TotalDamages <- arrange(TotalDam, desc(total)) %>% top_n(10)
## Selecting by total
#Weather events causing the most fatalities
byFATALITIES <- group_by(storm, EVTYPE)
MostFatal<- summarise(byFATALITIES,
total = sum(FATALITIES)
) %>% arrange(desc(total)) %>% top_n(10)
## Selecting by total
MostFatal
## Source: local data frame [10 x 2]
##
## EVTYPE total
## 1 TORNADO 5633
## 2 EXCESSIVE HEAT 1903
## 3 FLASH FLOOD 978
## 4 HEAT 937
## 5 LIGHTNING 816
## 6 TSTM WIND 504
## 7 FLOOD 470
## 8 RIP CURRENT 368
## 9 HIGH WIND 248
## 10 AVALANCHE 224
#Weather events causing the most injuries
byINJURIES <- group_by(storm, EVTYPE)
MostInjuries <- summarise(byINJURIES ,
total = sum(INJURIES)
) %>% arrange(desc(total)) %>% top_n(10)
## Selecting by total
MostInjuries
## Source: local data frame [10 x 2]
##
## EVTYPE total
## 1 TORNADO 91346
## 2 TSTM WIND 6957
## 3 FLOOD 6789
## 4 EXCESSIVE HEAT 6525
## 5 LIGHTNING 5230
## 6 HEAT 2100
## 7 ICE STORM 1975
## 8 FLASH FLOOD 1777
## 9 THUNDERSTORM WIND 1488
## 10 HAIL 1361
Visualizing the results in graph format
par(mfrow = c(1, 2), mar = c(12, 4, 3, 2), mgp = c(3, 1, 0), cex = 0.8)
barplot(MostFatal$total,
las = 3,
names.arg = MostFatal$EVTYPE,
col = "orange",
ylab = "Total No. of Deaths",
main = "Top 10 Weather Events Causing Fatalities")
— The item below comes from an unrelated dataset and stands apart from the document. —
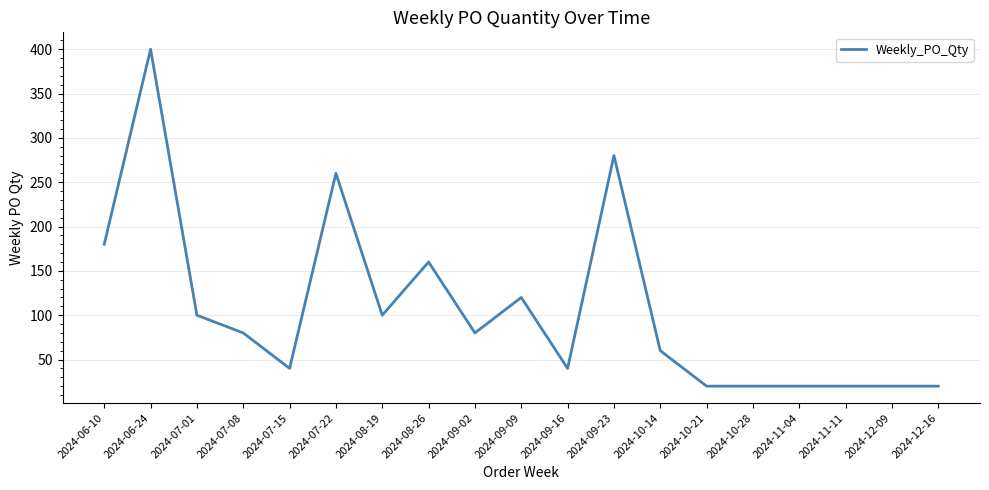

What is the minimum value shown in the chart?

20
barplot(MostInjuries$total,
las = 3,
names.arg = MostInjuries$EVTYPE,
col = "orange",
ylab = "Total No. of Injuries",
main = "Top 10 Weather Events Causing Injuries")
The result shows that Tornado is the most harmful weather event which caused the most fatalities and injuries across the United States
Listing table for property damages :
PropDamages
## EVTYPE ActPropDam
## 170 FLOOD 144657709807
## 411 HURRICANE/TYPHOON 69305840000
## 834 TORNADO 56947380677
## 670 STORM SURGE 43323536000
## 153 FLASH FLOOD 16822673979
## 244 HAIL 15735267513
## 402 HURRICANE 11868319010
## 848 TROPICAL STORM 7703890550
## 972 WINTER STORM 6688497251
## 359 HIGH WIND 5270046295
Listing table for crop damages :
CropDamages
## EVTYPE ActCropDam
## 95 DROUGHT 13972566000
## 170 FLOOD 5661968450
## 590 RIVER FLOOD 5029459000
## 427 ICE STORM 5022113500
## 244 HAIL 3025954473
## 402 HURRICANE 2741910000
## 411 HURRICANE/TYPHOON 2607872800
## 153 FLASH FLOOD 1421317100
## 140 EXTREME COLD 1292973000
## 212 FROST/FREEZE 1094086000
Listing table for total damages :
TotalDamages
## EVTYPE total
## 1 FLOOD 150319678257
## 2 HURRICANE/TYPHOON 71913712800
## 3 TORNADO 57362333947
## 4 STORM SURGE 43323541000
## 5 HAIL 18761221986
## 6 FLASH FLOOD 18243991079
## 7 DROUGHT 15018672000
## 8 HURRICANE 14610229010
## 9 RIVER FLOOD 10148404500
## 10 ICE STORM 8967041360
Visualizing the results in graph format
par(mfrow=c(1,3))
barplot(PropDamages$ActPropDam,
names.arg = PropDamages$EVTYPE,
las = 3,
col = "blue",
ylab = "Total Property Damage ($)",
main = "Top 10 Events Causing \n Most Property Damages")
barplot(CropDamages$ActCropDam,
names.arg = CropDamages$EVTYPE,
las = 3,
col = "blue",
ylab = "Total Crop Damage ($)",
main = "Top 10 Events Causing \n Most Crop Damages")
barplot(TotalDamages$total,
names = TotalDamages$EVTYPE,
las = 3,
col = "red",
ylab = "Total Damages ($)",
main = "Top 10 Events Causing \n Most Total Damages")
The results show that flood, tornado and typhoon have caused the greatest damage to properties. On the other hand, drought and flood appear as the caused for the greatest damage to crops. As a whole, flood is identified as the weather event that contributed the most to the economic damages.